**ESTRATTO DEL TESTO**
===
Per arrabbiarsi può bastare un dettaglio sbagliato, e poi la fiamma della rabbia alimenta catene di pensieri che vanno per conto loro, senza più tenere conto della realtà. L’ideale della mindfulness1 è saper cogliere quel dettaglio sbagliato al volo, come se stessimo fermando lo screenshot di un film per salvare l’immagine che ci interessa. Naturalmente il film della realtà non può essere fermato davvero, ma quel momento di consapevolezza emotiva può essere colto, e può diventare decisivo per affrontare la situazione con più equilibrio, con più empatia, con più accortezza.
La meditazione mindfulness è un allenamento a percepire il proprio stato interiore, e quindi anche il proprio stato emotivo. La mindfulness si focalizza sull’interiorità fisiologica per interrompere la ruminazione e le elaborazioni concettuali (personalmente, io amo le elaborazioni concettuali, ma riconosco che in determinate circostanze bisognerebbe frenarle).
===
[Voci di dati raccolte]
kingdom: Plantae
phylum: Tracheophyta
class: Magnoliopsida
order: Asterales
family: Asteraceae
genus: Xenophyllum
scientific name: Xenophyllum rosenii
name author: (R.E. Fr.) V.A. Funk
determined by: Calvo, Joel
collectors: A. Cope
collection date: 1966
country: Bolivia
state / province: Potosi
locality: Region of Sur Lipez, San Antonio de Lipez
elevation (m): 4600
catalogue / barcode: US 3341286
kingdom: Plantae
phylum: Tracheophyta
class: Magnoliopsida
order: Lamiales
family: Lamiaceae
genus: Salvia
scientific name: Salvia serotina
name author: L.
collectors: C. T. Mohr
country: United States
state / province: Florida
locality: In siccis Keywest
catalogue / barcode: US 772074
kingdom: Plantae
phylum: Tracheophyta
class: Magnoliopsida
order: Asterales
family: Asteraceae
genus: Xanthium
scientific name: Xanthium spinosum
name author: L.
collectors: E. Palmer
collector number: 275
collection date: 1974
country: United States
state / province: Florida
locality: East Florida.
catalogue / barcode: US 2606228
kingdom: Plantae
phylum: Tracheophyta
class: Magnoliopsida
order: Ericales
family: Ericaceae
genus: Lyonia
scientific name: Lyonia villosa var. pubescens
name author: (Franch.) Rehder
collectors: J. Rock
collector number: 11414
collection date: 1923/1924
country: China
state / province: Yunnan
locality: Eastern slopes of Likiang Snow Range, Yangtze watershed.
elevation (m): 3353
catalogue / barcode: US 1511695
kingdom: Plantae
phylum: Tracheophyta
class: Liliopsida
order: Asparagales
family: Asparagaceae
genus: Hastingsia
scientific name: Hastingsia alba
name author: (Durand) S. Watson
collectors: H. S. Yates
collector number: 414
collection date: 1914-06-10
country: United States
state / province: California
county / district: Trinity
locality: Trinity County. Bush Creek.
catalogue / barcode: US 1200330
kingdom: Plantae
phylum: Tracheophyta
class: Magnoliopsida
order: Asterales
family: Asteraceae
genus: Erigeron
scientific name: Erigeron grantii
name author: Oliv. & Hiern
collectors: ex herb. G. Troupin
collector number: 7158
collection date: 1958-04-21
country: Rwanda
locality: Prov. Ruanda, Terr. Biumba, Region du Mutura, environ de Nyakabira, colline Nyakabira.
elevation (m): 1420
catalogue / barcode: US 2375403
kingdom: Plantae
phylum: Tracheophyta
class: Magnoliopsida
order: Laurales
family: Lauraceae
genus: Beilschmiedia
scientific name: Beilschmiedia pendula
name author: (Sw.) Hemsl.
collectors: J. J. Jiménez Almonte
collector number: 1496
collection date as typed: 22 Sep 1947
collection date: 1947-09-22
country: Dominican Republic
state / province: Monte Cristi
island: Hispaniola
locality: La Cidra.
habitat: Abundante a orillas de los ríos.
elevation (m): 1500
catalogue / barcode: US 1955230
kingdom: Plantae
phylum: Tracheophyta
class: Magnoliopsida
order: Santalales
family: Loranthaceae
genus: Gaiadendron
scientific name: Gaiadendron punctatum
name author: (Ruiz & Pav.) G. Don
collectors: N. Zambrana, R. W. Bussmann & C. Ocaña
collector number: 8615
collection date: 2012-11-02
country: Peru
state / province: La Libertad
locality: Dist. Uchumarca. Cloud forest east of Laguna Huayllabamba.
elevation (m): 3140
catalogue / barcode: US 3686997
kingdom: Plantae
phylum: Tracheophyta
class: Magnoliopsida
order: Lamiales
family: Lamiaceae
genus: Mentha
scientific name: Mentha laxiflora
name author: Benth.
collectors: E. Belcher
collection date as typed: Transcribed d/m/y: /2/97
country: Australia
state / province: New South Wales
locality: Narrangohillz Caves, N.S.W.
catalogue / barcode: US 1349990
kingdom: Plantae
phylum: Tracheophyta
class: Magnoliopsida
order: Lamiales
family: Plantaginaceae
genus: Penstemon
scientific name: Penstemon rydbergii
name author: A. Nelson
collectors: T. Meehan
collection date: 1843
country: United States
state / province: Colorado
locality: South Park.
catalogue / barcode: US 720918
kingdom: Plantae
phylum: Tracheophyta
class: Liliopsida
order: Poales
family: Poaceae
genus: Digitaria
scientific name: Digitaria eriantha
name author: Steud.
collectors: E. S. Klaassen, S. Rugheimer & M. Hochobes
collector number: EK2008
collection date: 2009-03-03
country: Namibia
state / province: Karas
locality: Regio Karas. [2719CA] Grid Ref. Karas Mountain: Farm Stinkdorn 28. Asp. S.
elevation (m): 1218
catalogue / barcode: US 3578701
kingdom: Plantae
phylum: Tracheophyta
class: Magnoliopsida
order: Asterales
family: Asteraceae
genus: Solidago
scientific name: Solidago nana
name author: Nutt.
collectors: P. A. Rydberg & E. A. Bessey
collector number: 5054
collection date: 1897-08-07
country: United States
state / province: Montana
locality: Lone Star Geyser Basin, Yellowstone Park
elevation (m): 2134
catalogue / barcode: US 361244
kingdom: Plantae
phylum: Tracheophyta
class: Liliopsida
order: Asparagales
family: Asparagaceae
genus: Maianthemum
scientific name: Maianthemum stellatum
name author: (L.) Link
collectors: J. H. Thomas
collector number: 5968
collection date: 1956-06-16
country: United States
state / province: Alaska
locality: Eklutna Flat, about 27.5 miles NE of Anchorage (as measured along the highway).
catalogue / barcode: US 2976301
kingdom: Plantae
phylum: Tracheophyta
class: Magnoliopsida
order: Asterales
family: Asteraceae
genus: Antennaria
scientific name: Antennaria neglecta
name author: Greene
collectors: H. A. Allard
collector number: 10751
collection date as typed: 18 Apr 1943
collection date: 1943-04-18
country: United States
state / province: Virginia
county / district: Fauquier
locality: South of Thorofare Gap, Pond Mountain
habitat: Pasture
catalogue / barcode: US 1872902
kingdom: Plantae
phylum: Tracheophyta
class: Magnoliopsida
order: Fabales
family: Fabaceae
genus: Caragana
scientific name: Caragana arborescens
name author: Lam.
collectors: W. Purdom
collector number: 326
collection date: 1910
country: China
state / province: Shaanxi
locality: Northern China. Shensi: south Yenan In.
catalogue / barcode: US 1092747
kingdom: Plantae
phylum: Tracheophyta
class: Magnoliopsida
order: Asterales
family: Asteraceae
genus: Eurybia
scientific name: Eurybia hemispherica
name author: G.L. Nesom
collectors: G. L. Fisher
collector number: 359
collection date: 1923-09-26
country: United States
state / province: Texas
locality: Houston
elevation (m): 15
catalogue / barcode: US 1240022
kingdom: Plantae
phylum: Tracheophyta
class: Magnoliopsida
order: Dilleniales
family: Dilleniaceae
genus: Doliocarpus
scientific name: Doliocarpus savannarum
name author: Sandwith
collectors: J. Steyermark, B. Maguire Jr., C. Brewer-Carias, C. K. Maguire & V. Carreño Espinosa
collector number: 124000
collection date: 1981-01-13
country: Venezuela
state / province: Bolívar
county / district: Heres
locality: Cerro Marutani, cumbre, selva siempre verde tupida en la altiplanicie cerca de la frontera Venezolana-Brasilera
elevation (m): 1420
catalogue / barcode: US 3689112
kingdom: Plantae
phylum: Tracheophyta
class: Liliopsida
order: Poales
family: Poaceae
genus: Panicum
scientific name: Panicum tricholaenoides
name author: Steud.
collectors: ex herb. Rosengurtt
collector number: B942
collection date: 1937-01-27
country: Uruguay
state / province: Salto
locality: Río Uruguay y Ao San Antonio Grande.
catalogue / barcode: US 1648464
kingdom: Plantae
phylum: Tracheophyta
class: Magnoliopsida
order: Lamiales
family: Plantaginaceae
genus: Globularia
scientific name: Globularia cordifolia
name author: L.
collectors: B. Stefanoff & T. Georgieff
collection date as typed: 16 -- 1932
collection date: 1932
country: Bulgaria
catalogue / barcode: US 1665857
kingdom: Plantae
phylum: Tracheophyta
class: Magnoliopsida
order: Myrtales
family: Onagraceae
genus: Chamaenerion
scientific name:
===
**ISTRUZIONE SCRITTA**
Prosegui il testo sulla mindfulness e la rabbia a partire dall'ultima frase riportata.

**RISPOSTA AL COMPITO**
La meditazione mindfulness tipicamente comincia con degli esercizi di concentrazione sul corpo o sulla respirazione. Poi, quando si è trovata la concentrazione, si passa ad esercitare un’attenzione diffusa (open monitoring) nel corso della quale si prende atto di qualsiasi evento esterno o interno che vediamo accadere nel presente.2 Suoni, emozioni, pensieri. La focalizzazione sull’esperienza presente si accompagna ad un atteggiamento non giudicante. Questo è fondamentale. Significa che quando un pensiero non ci piace, noi non pratichiamo l’evitamento, non lo ricacciamo indietro, non lo sopprimiamo. Quel che facciamo è accettarlo, restando a guardarlo momento per momento. E nel fare ciò ci vietiamo di dare corso alle catene di verbalizzazioni interiori che così facilmente tendono a germogliare.3
L’atteggiamento non giudicante e l’accettazione conducono a un decentramento dell’esperienza. È questo un altro aspetto importante della psicologia della mindfulness. Anziché vivere gli eventi identificandoci strettamente con il nostro io (con il soggetto grammaticale dei nostri ragionamenti), gli eventi vengono inseriti in un contesto più articolato, in una cornice di riferimento costituita dalla percezione consapevole dei propri molteplici processi interiori.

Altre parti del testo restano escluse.